Dans le domaine du droit, l’inversion de la charge de la preuve n’a pas lieu. Le principe juridique repose sur l’idée que chacun doit prouver ce qu’il avance, selon l’article 1353 et suivants du code civil. La charge suit le principe de la mobilité : le demandeur doit apporter la preuve de ce qu’il invoque, ensuite la charge se déplace vers le défendeur qui doit prouver le contraire pour contester.
Les présomptions légales permettent de dispenser de prouver certains faits lorsque la loi estime qu’il existe une probabilité suffisante de leur véracité. Face à un complotiste, plutôt que de rechercher des contre-arguments, il faut utiliser la présomption : « La science a suffisamment fourni les éléments contraires à ce que vous affirmez. » Cette réponse refuse l’injonction fallacieuse à devoir prouver le contraire et remet la responsabilité de la preuve là où elle doit être.
Pourquoi il faut continuer à réfuter malgré tout
Phil Williamson rappelle dans un article publié dans la revue Nature le 8 décembre 2016 que cela ne doit pas décourager les scientifiques. Démonter, un par un et avec une infinie patience, affirmations sans preuves, racontars grotesques et prétentions pseudo-scientifiques constitue une nécessité vitale.

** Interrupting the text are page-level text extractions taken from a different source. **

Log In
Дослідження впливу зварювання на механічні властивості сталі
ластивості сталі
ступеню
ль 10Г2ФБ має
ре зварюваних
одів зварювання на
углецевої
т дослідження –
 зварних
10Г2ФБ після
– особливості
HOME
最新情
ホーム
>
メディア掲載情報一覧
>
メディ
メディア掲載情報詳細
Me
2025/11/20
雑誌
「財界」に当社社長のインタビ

Les derniers événements politiques soulignent l’importance de donner à l’épreuve des faits toute sa place dans la culture du web.

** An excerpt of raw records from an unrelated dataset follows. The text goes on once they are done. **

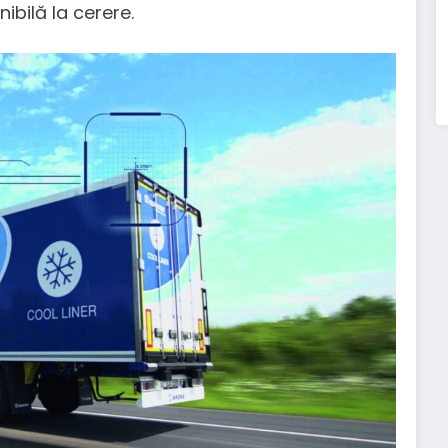
bilă la cerere.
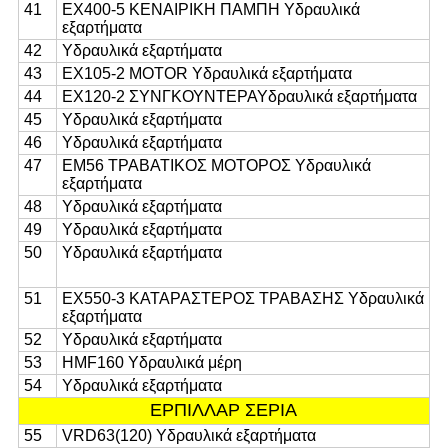
41
EX400-5 ΚΕΝΑΙΡΙΚΗ ΠΑΜΠΗ Υδραυλικά
εξαρτήματα
42
Υδραυλικά εξαρτήματα
43
EX105-2 MOTOR Υδραυλικά εξαρτήματα
44
EX120-2 ΣΥΝΓΚΟΥΝΤΕΡΑ
Υδραυλικά εξαρτήματα
45
Υδραυλικά εξαρτήματα
46
Υδραυλικά εξαρτήματα
47
ΕΜ56 ΤΡΑΒΑΤΙΚΟΣ ΜΟΤΟΡΟΣ Υδραυλικά
εξαρτήματα
48
Υδραυλικά εξαρτήματα
49
Υδραυλικά εξαρτήματα
50
Υδραυλικά εξαρτήματα
51
EX550-3 ΚΑΤΑΡΑΣΤΕΡΟΣ ΤΡΑΒΑΣΗΣ Υδραυλικά
εξαρτήματα
52
Υδραυλικά εξαρτήματα
53
HMF160 Υδραυλικά μέρη
54
Υδραυλικά εξαρτήματα
ΕΡΠΙΛΛΑΡ ΣΕΡΙΑ
55
VRD63(120) Υδραυλικά εξαρτήματα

Lorsque nous prenons le temps de débattre avec un menteur, ce n’est rarement pour le persuader lui, surtout à court terme. L’objectif est de faire entendre un autre discours à ceux qui écoutent, extérieurs au débat. Les arguments servant à démentir pourront toujours être nécessaires à d’autres observateurs. Disposer de ressources et de liens à envoyer en un claquement de doigts est une bonne façon de rééquilibrer le match lors de débat en ligne. Donner des armes à ceux qui veulent s’en servir est un objectif important.
L’exemple d’Andrew Wakefield illustre parfaitement pourquoi cette tâche est indispensable. En 1998, ce médecin britannique a signé un article prétendant établir un lien entre le vaccin RRO et l’autisme. Bien que rapidement démentie et ayant conduit à sa radiation, cette fraude a eu un effet dévastateur. Elle est considérée comme le canular médical le plus dommageable des cent dernières années. Des décennies de recherche n’ont pas réussi à éradiquer complètement cette propagande de désinformation.
Débusquer les fadaises et expliquer en quoi elles sont mensongères constituent une tâche aussi ingrate que nécessaire pour éviter que le bullshit ne vienne coloniser les esprits. Nous devons continuer à produire des contenus rigoureux, à vérifier nos sources, à critiquer les informations alternatives qui circulent sans fondement. La communication scientifique joue ici un rôle déterminant pour contrer l’impact des fake news et restaurer la confiance dans les faits vérifiables. Malgré le coût énergétique considérable, la bataille pour la vérité mérite d’être menée au quotidien. Notre capacité collective à démystifier les mensonges, à contredire les théories complotistes et à maintenir un esprit critique face au flot d’informations reste notre meilleur rempart contre la propagation virale des contre-vérités.